▸ **Exercise description**: Only a slice of the listing below is wanted. Retype the lines from the one containing "right eye: (229, 119)" through the one containing "right knee: (112, 193)", exactly, both ends included.

▸ **Data for processing**:
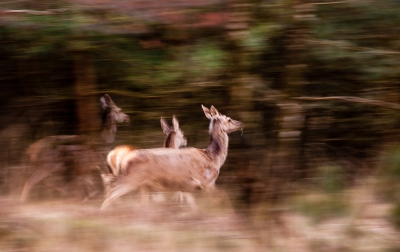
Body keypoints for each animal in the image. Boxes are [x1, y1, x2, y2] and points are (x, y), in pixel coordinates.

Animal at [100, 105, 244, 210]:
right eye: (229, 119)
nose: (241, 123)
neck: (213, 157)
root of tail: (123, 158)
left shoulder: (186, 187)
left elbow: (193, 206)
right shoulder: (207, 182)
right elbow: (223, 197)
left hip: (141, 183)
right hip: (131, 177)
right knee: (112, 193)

---

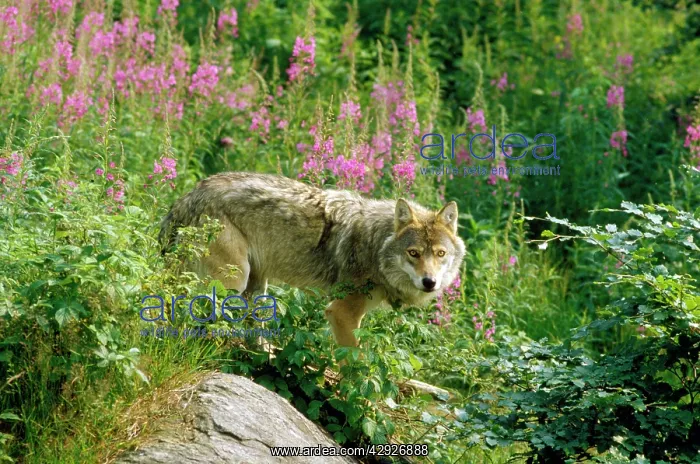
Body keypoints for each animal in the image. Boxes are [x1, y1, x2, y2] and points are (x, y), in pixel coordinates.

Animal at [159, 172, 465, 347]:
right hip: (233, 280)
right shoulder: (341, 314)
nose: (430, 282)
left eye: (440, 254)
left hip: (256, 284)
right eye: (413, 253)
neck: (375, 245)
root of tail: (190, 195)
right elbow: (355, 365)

▸ **Solution below**:
right eye: (229, 119)
nose: (241, 123)
neck: (213, 157)
root of tail: (123, 158)
left shoulder: (186, 187)
left elbow: (193, 206)
right shoulder: (207, 182)
right elbow: (223, 197)
left hip: (141, 183)
right hip: (131, 177)
right knee: (112, 193)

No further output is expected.